[SUPPLIED TEXT — start]

Gone, not before long

Dear readers,

Why am I still waiting at Villefranche train station?

When I initially called the farmer to arrange a lift to the vineyard, he said it would take him half an hour to arrive. An hour and a half later, and I haven’t heard a word from him. I decide to call him again, trying to mask the impatience in my voice. “Hi, it’s Arthur, I’m just wondering how long you’ll be?” Weirdly, I’m subjected to the same questions as before. “Do you have a big bag?”; “Will you wait outside by the bus station?” “Yes, how long will you be?” – I ask a second time since I didn’t get an answer the first. “About fifteen minutes, see you then.” OK, that’s a relief. Just fifteen minutes.

Another hour and a half scrapes past, and it becomes difficult to remain optimistic. In fact I’m almost certain that this farmer will never turn up, but I feel compelled to call him one more time, just to eliminate all doubt. He runs through the now eerily familiar script, with two minor alterations: he ends the call without giving a time estimate, and, in the closing seconds, I can faintly detect laughter in his voice. I’m left sitting on my backpack inside the train station, feeling cheated. After all the effort I put in to get here on time, this farmer can’t even complete one simple task? Whether it’s a grand display of incompetence or part of an elaborate con, I’m not willing to wait and find out.

It’s already 5pm so there’s very little point in hitchhiking now. Luckily I have a place to camp and I know there’s a McDonald’s nearby where I can successfully do nothing for several hours: before you chastise me for going straight there and neglecting to explore the town, I would like to add that there was nothing much left to see after my arduous search for a place to sleep the night before (read the post).  As for all the nice restaurants, cafes and so on? Well I definitely can’t afford any luxuries now that I’m unemployed.

In hindsight, I could have exercised more patience and restraint. I could have listened to the advice of my ex-girlfriend, who called the farmer on my behalf (she’s French, I’m not) and told me to keep waiting at the train station, as he was “on his way back there.” By then I was already in the loving embrace of MD’s, but honestly it was my pride and ego that held me back. I was like a 21st century Icarus who never received his wings, and still (somehow) fell to the ground, defeated by hubris. It’s not that I regret my decision, I just question how rational it was.

[SUPPLIED TEXT — finish]
[DATA SUPPLIED — start]

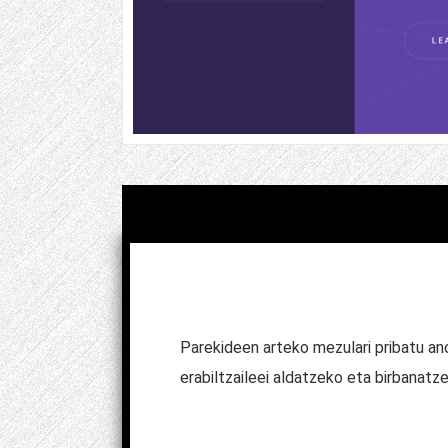
Parekideen arteko mezulari pribatu ano
erabiltzaileei aldatzeko eta birbanat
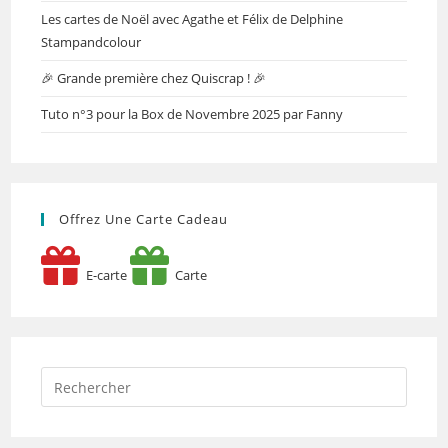
Les cartes de Noël avec Agathe et Félix de Delphine
Stampandcolour
🎉 Grande première chez Quiscrap ! 🎉
Tuto n°3 pour la Box de Novembre 2025 par Fanny
Offrez Une Carte Cadeau
E-carte
Carte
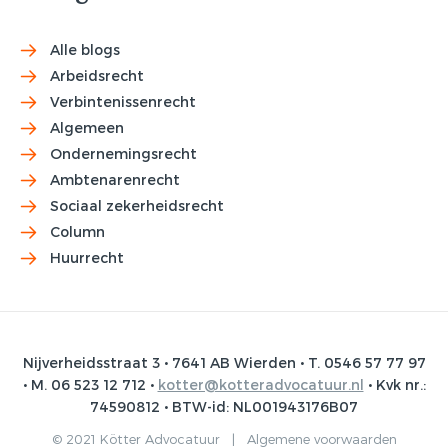
Alle blogs
Arbeidsrecht
Verbintenissenrecht
Algemeen
Ondernemingsrecht
Ambtenarenrecht
Sociaal zekerheidsrecht
Column
Huurrecht
Nijverheidsstraat 3 • 7641 AB Wierden • T. 0546 57 77 97
• M. 06 523 12 712 •
kotter@kotteradvocatuur.nl
• Kvk nr.:
74590812 • BTW-id: NL001943176B07
© 2021 Kötter Advocatuur |
Algemene voorwaarden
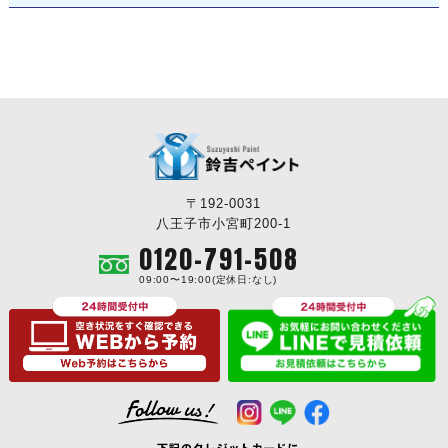
〒192-0031
八王子市小宮町200-1
0120-791-508
09:00〜19:00(定休日:なし)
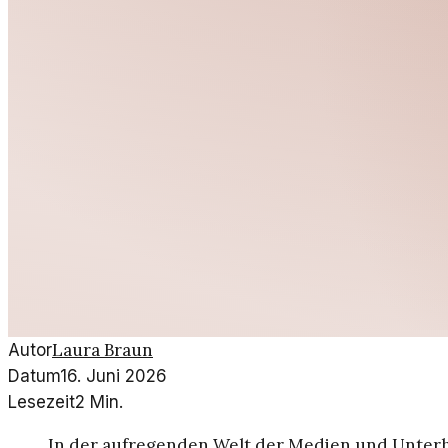
Laura Braun
Autor
Datum
16. Juni 2026
Lesezeit
2
Min.
In der aufregenden Welt der Medien und Unterh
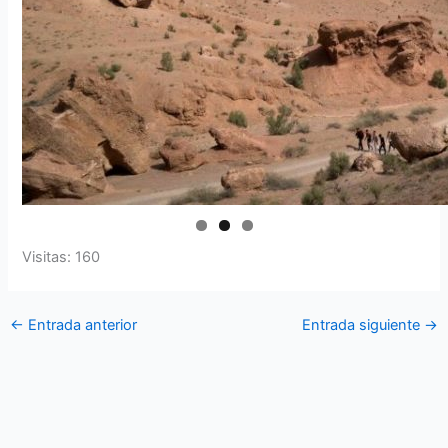
Visitas: 160
←
Entrada anterior
Entrada siguiente
→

[DATA SUPPLIED — finish]

• STUDY QUESTIONS
(a) Return the stretch of the listing from the line containing "Laura Braun" through its final line, leaving out the pictures.
(b) Can you resume the account of the wait at Villefranche train station from where it stops?

• ANSWER SECTION
(a)
Laura Braun
Autor
Datum
16. Juni 2026
Lesezeit
2
Min.
In der aufregenden Welt der Medien und Unterh
Visitas: 160
←
Entrada anterior
Entrada siguiente
→

(b)
Heavy rain drives people inside McDonald’s like moths to a flame. If I had walked back to the train station, I would be soaked through by now. As it is I’m bone dry and consumed by WiFi, writing a scathing complaint email to Apcon, the company behind this whole mess. The fact I had the option to keep waiting doesn’t counteract their gross incompetence, does it? I end the email by accusing the company of violating their own contract as a result of the farmer’s actions. It’s gung-ho stuff, but I’m determined to get a refund – oh yes, I never mentioned, there was a £60 application fee, and I paid it. At the time their response was to thank me for my “trust in their project.” A great example of irony if you ever need one.

Next I scroll through work abroad websites, trying to find any quick source of cash. But something about starting anew overwhelms me, and the sudden negative connotations of Villefranche populate my mind with distracting, self-deprecating thoughts, so I quickly abandon the job-search, deciding to gain some physical – and emotional – distance first.

While I wait for the rain to stop, I find ways to incessantly rant about my state of unemployment. First it’s a long phone call with my mum, then it’s a short and attention-seeking Facebook status that tragically proclaims, “I’ve lost my job before it even really begun.” Finally, I instigate a swarm of FB chats that all centre around my misfortune. It’s a pathetic marathon of self-indulgence, but it swiftly deters any less fleeting misery.

When I eventually walk to the campsite, an odd sense of circularity confronts me. Although it’s a feeling that signals my lack of progress, it is more comforting than anything else. For the first time since leaving home I am well-orientated and sure of where I will sleep. I don’t have to stare down the nagging uncertainty of it all. I don’t have to decide between settling for somewhere close by that presents an element of risk, or walking much further afield to a place I can only imagine will be better. OK, I have to admit, there is so much adrenaline and excitement in this process; I just need a short hiatus from it.

I intuitively move towards the pair of oak trees that sheltered me the night before, and pitch my tent in the middle of their marriage. Before I fall asleep one poignant thought rises to the surface of my mind. When we face and accept our losses, other experiences eventually emerge to fill their space, and they can be far more beautiful in the long run. In my case, losing (turning down?) my job led to this moment of peace and familiarity. It also led to the rest of my journey, and while it wasn’t at all easy I’m eternally grateful for how it turned out.


A Brightonian.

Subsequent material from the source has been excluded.